Sherrod told the story of the pin so often on the campaign trail that by summer most of us had perfected our own imitations of him talking about the canary in the coal mine. We'd mess up our hair, tug at our imaginary lapels, lean into phantom microphones, and in our own versions of Sherrod's sandy voice, say, “You can't really see it from here, but I wear a canary on my lapel….” Sometimes, four or five of us would perform our canary routine at the same time for Sherrod, and the sight of so many of us talking in raspy voices and tugging at our collars always cracked him up.

“All right, all right, I get it,” he'd say, waving his hands as his cheeks flushed to high red. “You're tired of the canary story.” That never stopped him from telling it, of course, and I never tired of hearing him tell it. Every time he talked about that canary pin, he was making it clear who he was fighting for.

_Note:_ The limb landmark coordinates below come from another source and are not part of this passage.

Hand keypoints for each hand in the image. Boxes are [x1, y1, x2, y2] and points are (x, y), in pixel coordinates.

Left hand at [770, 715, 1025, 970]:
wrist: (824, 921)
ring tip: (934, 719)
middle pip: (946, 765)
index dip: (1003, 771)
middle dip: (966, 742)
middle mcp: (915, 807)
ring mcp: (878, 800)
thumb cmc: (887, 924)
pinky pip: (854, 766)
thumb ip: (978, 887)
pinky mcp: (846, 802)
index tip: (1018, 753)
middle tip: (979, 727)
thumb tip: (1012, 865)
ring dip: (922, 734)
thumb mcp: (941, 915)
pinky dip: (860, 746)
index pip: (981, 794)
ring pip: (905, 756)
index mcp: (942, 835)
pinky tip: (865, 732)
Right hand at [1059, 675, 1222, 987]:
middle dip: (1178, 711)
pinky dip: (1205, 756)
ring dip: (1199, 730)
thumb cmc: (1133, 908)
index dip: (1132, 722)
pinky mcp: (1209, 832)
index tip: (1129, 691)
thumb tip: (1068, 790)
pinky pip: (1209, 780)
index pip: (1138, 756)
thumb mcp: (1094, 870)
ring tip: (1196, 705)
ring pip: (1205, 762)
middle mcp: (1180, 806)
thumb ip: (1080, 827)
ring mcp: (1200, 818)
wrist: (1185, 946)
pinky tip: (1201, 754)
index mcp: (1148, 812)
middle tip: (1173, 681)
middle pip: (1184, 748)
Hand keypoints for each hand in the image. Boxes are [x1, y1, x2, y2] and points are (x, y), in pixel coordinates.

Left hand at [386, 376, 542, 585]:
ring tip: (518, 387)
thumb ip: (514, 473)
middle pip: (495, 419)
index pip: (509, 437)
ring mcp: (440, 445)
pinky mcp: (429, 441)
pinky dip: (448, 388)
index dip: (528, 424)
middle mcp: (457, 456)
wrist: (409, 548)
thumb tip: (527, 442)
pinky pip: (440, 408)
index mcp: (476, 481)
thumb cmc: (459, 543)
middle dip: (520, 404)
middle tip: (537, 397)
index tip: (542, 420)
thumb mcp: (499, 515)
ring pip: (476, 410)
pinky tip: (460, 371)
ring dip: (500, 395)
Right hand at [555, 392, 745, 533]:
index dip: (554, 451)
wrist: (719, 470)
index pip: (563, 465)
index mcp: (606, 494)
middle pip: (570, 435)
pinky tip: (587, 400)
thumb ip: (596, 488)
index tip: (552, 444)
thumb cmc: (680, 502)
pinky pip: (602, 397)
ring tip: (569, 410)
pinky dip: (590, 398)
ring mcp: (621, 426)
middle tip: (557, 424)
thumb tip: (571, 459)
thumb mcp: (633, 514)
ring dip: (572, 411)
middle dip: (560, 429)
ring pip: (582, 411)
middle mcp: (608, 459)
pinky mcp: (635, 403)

Predictably, some of the bloggers took aim at the canary pin. One of them ran a contest to replace the slogan on Sherrod's bumper sticker: “We're In This Together.” Their suggested slogans ranged from the profane to the pathetic, but Sherrod and I had to admit this one was funny: “Vote for me and you'll never have to hear the canary story again.”

In June, we met a man at the Hog Heaven restaurant in New Philadelphia who reminded us why the canary story mattered.

Jeff Spradling was a sheet metal worker from Bellaire, but before that he had worked eight years in the coal mines. He was in his late forties, with blond hair tied in a ponytail and steel-blue eyes that wouldn't let go of you. He came up to Sherrod shortly after we arrived for a political gathering of about a hundred activist Democrats at the Hog Heaven.

“I don't usually care about politicians, but I have a friend who keeps talking about you,” he said, his arms crossed against his chest. “I looked up your website, and read about the canary pin.”